More generally, if you’re not using this DI pattern, ensure that you’re not creating the MongoClient inside a “long-lived” trace/scope. If you are creating the client inside an existing scope, you can ensure you don’t capture the context by calling ExecutionContext.SuppressFlow(), for example:

public void ConfigureServices(IServiceCollection services)
{
    using(_ = System.Threading.ExecutionContext.SuppressFlow())
    {
        var mongoClient = new MongoClient(Configuration.GetConnectionString("mongo"));
    }
    services.AddSingleton<IMongoClient>(mongoClient);
}

3. Enable partial flush

We generally advise against creating long-lived traces. By design, traces remain in memory until the last span is closed, so if you have a long-lived trace with many child spans, these will use an increasing amount of memory as the app lifetime increases.
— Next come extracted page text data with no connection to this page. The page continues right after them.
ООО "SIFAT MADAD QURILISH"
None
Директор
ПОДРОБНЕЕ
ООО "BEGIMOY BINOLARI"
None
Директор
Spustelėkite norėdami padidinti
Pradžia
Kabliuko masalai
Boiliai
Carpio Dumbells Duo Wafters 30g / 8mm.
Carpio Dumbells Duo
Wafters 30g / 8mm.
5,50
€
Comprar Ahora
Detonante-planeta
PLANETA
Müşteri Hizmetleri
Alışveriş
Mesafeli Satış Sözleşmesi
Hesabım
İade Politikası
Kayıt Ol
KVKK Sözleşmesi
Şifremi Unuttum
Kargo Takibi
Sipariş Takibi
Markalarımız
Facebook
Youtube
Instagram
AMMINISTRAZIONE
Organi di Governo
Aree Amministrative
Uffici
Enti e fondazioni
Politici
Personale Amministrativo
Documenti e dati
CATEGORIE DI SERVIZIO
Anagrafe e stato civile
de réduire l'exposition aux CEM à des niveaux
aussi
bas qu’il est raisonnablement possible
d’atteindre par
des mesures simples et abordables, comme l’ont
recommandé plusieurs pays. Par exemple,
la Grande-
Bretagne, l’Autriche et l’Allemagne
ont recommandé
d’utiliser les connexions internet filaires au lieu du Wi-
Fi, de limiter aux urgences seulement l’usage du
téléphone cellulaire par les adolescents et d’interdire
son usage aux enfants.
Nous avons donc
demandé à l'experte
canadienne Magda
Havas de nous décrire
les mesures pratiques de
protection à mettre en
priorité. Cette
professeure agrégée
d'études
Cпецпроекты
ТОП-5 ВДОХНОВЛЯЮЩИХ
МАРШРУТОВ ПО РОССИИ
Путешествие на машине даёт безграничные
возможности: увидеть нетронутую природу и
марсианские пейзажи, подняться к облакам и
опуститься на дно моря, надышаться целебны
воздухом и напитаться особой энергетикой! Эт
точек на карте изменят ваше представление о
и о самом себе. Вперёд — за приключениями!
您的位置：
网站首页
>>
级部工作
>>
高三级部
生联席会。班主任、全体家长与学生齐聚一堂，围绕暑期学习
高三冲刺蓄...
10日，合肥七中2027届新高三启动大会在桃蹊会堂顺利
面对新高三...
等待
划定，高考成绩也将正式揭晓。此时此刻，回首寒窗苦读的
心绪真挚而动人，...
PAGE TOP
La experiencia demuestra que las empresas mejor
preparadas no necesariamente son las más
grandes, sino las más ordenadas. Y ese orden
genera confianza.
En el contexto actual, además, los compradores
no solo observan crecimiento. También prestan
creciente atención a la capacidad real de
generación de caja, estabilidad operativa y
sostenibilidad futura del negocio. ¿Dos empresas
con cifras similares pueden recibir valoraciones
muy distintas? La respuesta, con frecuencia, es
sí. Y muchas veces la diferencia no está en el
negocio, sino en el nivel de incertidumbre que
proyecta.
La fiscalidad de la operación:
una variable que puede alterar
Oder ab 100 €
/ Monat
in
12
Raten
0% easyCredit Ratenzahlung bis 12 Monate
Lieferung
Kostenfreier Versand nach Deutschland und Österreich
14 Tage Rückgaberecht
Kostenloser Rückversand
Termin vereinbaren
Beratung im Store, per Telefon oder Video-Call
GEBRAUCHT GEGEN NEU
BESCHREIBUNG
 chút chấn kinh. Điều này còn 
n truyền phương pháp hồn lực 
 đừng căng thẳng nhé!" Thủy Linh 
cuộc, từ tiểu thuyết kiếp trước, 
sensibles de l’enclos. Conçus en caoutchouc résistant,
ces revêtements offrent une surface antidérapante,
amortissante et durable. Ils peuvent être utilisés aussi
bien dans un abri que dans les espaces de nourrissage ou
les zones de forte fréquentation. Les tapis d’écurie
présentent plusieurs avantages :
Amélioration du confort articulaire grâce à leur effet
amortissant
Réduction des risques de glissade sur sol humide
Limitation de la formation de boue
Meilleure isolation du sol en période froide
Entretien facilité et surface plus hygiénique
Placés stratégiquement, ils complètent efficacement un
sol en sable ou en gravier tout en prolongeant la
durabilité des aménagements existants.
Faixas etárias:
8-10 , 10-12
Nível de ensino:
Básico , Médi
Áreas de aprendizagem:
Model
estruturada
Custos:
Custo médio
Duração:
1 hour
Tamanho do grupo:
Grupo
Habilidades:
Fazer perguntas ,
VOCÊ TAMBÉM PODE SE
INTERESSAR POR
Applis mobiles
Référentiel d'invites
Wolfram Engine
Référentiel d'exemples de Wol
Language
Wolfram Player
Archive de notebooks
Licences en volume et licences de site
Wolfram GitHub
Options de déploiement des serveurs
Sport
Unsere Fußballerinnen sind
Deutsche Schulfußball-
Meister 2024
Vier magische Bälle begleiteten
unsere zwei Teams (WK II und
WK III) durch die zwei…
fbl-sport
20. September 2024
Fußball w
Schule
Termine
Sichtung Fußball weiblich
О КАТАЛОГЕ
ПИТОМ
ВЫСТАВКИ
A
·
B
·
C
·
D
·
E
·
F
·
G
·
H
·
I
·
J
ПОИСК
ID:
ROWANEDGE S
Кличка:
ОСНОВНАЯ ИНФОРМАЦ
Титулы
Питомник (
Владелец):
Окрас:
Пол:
In some cases, you can mitigate this issue by enabling partial flush for the .NET Tracer, as described in the documentation. If the above solution isn’t possible or doesn’t resolve the issue, it may be worth trying DD_TRACE_PARTIAL_FLUSH_ENABLED=true.

Other possible enhancements

There seems to be little utility in seeing these infrastructural isMaster spans in DataDog, as they mostly seem to clutter up traces (completely aside from the memory issue described). Would you be interested in an option in the tracer that exclude these spans from automatic instrumentation by default (and other “infrastructural” commands), allowing enabling them with an environment variable?

After 2 days with the SuppressFlow fix, the memory still looks good. This definitely fixed the issue. 👍 image

@andrewlock Thank you for the solution and your MongoDb PR to fix it.

I went with both suppressing execution context flow and DD_TRACE_PARTIAL_FLUSH_ENABLED=true and I re-enabled the MongoDB integration in the integrations.json with version 1.28.2 of the library. With those both in place, I do not see the memory leak!

Also, we use SignalR. By default, each SignalR connection (per user) has one long running trace where each call to the SignalR hub is a span and the trace doesn’t complete until the user disconnects (which could be a long time). Turning on DD_TRACE_PARTIAL_FLUSH_ENABLED seems to have dramatically reduced our memory overhead in this SignalR service. So there’s a bonus!

I have traces/spans that run inside Configure and ConfigureServices so I can monitor how long those take, so workaround 2 won’t help me directly. But I also have a clear spot where I create the MongoClient for the first time. If I add a call to ExecutionContext.SuppressFlow() before I create the first MongoClient, would that clear the trace?

Good point, yes, that should work 👍 I’ll update the above comment to mention that as an option for others in the thread.

And is SuppressFlow() what the MongoDB driver team would need to add to fix it?

Yes, I believe so (testing indicates that solves the issue too). I’ve created a PR for the fix but if you could raise a support issue as a customer that will very likely increase priorities there 🙂

Also, I see in the documentation that DD_TRACE_PARTIAL_FLUSH_ENABLED should only be used “when you have long-lived traces or traces with many spans”. Why? What artifacts would be introduced if we turned this on?

Partial flush is only supported in recent versions of the agent, so you’ll need to make sure you’re using version 7.26.0+. The main artifact you’ll find is that child spans will appear in Datadog, with the parent span only arriving later. If you had a span that lasts the lifetime of the application, for example, it wouldn’t be flushed until after the app shuts down for example.

Excellent! I’ll get that deployed to a test environment tomorrow. I should have some results by tomorrow afternoon (7/15).